DASH score and circumference of the arm showed no significant differences. The DASH used in this survey is a scale for evaluating overall loss of upper extremity function seen in the context of daily activities and environment. The highest DASH score in this survey was 20 out of 100 possible points at 1 week after surgery, indicating a smaller than expected decrease in upper extremity ability. This may have happened because the DASH scale is not limited to upper extremities on the affected side and assesses upper extremity ability on both sides. How this program affects the daily activities of breast cancer survivors should be analyzed in the future, with the inclusion of QOL measurements or qualitative date in addition to DASH measurements. A review of changes over time showed that DASH scores still had not returned to preoperative levels by 3 months after surgery, regardless of differences between ALND and SLNB therapy and whether intervention was used. DASH did not show a significant difference because no patients experienced severe impairment in their life after the operation. The lack of a significant difference in the circumference of the arm between groups may be due to the study period being too short to detect lymphedema. In this survey, the effectiveness of the program was explained on the basis of changes over time in upper extremity function up to 3 months after surgery. However, lymphedema occurs for several years after surgery in relation to activities and environment (Warmuth et al. 1998). A longitudinal survey should be conducted in the future to explore the effectiveness of long-term intervention.

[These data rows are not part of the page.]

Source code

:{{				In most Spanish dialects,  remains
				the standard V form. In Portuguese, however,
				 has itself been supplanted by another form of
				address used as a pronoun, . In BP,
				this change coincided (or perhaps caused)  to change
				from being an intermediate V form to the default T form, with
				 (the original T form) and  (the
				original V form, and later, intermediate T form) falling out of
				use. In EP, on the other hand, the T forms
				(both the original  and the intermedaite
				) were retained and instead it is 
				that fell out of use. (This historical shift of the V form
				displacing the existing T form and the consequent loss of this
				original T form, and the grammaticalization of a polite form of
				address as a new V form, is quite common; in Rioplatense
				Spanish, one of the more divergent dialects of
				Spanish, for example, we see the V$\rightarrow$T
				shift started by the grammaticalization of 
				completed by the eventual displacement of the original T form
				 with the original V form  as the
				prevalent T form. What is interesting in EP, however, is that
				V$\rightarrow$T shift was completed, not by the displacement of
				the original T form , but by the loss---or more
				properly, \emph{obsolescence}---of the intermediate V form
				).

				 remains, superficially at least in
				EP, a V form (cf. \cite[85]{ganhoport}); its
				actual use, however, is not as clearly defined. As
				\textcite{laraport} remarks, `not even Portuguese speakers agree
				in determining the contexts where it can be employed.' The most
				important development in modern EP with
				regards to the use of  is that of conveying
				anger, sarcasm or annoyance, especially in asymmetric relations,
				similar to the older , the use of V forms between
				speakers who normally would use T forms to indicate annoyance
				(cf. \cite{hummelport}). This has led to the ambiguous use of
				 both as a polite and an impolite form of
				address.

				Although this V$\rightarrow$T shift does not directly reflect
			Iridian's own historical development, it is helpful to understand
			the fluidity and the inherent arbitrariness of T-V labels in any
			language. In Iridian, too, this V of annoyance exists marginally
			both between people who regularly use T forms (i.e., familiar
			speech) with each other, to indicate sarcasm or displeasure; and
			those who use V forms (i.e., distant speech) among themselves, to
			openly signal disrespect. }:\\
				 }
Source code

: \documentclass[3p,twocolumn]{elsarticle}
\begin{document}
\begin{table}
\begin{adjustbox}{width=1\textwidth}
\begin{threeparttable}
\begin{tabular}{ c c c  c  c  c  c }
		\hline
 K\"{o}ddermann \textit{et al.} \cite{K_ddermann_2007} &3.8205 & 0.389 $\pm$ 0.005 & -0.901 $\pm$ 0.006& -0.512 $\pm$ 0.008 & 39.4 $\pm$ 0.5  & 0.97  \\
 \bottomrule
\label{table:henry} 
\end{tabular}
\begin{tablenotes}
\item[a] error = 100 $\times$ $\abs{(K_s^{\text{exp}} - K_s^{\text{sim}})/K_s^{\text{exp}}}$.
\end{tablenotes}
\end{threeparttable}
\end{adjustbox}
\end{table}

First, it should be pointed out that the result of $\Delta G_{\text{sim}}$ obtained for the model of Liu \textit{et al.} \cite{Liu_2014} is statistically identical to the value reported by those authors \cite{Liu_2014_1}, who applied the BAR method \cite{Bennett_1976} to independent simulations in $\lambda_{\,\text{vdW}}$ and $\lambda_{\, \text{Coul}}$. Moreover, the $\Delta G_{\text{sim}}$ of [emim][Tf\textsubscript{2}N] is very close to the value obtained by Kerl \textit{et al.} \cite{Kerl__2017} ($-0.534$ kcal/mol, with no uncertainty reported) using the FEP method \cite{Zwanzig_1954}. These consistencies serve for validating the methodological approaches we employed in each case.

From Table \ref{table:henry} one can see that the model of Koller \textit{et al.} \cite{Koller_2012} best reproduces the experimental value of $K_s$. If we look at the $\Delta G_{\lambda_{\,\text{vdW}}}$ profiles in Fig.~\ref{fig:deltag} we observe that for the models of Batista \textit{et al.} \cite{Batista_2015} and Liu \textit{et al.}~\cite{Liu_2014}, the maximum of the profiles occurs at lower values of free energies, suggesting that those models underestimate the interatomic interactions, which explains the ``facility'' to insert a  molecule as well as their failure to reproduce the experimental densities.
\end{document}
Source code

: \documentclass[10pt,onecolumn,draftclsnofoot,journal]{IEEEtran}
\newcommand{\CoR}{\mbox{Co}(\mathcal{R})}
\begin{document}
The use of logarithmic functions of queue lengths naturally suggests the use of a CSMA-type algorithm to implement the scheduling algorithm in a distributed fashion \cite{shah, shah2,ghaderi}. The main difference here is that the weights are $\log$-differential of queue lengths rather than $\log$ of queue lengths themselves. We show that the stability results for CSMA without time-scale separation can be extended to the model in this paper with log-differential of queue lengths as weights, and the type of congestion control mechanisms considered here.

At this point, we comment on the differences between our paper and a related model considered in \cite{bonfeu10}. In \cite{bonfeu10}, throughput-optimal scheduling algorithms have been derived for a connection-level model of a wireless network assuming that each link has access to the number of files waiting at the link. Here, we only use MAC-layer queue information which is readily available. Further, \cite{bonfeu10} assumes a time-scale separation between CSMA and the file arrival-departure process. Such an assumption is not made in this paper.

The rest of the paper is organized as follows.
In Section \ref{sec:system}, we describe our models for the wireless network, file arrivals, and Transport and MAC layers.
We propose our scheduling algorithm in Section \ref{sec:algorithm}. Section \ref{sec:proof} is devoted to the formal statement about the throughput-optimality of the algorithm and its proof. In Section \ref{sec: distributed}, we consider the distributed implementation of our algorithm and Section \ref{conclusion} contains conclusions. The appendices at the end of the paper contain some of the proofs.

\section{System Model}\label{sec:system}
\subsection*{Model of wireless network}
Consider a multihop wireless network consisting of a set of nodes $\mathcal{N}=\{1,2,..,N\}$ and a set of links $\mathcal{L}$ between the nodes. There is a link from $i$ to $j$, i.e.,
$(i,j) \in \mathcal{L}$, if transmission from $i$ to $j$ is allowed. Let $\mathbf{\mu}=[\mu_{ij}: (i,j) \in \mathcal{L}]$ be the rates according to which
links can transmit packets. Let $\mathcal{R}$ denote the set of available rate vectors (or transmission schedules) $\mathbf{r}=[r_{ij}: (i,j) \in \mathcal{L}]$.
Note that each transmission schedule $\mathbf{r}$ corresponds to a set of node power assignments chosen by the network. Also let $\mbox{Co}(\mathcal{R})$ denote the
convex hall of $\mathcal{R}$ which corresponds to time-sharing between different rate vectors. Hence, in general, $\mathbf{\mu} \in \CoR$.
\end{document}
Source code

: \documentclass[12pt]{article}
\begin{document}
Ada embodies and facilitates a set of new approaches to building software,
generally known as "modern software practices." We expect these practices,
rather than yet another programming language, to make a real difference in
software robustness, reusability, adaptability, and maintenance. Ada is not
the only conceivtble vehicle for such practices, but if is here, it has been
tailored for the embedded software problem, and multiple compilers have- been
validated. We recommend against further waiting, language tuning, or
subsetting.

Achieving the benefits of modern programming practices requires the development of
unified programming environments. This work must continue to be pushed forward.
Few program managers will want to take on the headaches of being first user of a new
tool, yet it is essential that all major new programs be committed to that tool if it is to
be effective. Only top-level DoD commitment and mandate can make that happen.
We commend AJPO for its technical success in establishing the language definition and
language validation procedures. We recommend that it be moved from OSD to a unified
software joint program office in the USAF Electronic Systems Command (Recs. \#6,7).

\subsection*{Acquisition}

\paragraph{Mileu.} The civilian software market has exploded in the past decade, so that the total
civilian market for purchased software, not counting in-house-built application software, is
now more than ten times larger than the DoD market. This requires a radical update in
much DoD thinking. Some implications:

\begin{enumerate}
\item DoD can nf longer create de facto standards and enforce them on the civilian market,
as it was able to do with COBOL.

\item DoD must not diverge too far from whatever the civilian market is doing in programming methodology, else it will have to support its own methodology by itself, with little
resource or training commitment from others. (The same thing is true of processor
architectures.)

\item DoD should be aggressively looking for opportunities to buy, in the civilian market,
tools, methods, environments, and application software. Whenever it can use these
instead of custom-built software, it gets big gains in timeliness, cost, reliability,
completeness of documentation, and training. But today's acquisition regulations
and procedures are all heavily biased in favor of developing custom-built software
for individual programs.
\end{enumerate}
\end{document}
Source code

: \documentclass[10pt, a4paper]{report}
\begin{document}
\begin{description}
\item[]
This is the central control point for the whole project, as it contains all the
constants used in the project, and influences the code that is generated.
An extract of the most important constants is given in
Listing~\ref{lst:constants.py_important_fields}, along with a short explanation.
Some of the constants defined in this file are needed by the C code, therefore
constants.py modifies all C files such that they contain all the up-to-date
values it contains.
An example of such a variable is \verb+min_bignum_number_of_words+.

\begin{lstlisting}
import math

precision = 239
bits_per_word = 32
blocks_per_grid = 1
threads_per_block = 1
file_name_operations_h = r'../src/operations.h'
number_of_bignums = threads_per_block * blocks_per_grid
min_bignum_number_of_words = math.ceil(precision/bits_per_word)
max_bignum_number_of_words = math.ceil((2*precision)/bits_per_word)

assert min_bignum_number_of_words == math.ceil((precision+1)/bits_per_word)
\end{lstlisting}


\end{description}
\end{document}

In conclusion, after a 3-month perioperative educational program, SPOFIA and grip strength were significantly improved in the intervention group with ALND. This program may improve the postoperative upper arm function and discomfort in patients who undergo ALND. The long-term effectiveness of the program should be studied in the future.
The authors wish to thank all hospital staff who contributed to the design of the study and the recruitment of participants. This study was supported by a grant from the Japan Society for the Promotion of Science.
The authors declare no conflict of interest.